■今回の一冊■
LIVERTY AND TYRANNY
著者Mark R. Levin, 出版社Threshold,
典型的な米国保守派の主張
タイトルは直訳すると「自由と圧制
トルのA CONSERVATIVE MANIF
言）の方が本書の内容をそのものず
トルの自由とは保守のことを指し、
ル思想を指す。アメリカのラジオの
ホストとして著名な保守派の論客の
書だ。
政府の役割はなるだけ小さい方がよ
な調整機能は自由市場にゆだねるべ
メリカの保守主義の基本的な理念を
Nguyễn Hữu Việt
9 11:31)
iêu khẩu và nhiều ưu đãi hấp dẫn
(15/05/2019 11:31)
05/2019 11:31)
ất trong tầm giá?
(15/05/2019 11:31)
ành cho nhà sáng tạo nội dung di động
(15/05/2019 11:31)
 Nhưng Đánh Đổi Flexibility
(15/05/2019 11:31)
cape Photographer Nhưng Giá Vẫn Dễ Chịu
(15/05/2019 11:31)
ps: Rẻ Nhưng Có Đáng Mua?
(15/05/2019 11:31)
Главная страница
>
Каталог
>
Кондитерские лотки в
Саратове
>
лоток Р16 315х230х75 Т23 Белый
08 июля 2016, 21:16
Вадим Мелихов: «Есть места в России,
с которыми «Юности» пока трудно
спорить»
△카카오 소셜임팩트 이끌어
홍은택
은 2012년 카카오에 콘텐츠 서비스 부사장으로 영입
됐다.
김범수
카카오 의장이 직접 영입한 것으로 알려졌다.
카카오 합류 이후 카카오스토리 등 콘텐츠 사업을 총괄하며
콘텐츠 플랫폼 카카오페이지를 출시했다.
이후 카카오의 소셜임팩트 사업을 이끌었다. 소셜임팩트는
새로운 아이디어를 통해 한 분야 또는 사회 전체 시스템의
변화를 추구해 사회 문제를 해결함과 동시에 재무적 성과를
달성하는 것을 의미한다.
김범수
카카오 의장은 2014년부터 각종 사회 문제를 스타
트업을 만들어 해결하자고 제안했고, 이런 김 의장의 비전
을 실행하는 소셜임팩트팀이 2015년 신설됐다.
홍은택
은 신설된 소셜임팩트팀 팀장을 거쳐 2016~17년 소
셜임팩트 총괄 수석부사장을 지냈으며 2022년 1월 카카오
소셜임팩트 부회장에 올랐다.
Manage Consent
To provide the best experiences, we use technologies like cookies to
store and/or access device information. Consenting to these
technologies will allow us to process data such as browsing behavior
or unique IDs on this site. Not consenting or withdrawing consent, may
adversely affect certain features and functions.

Task brief
Print nothing except the lines from the line containing "or unique IDs" to the end of the listing, exactly as written.

Output for this exercise
or unique IDs on this site. Not consenting or withdrawing consent, may
adversely affect certain features and functions.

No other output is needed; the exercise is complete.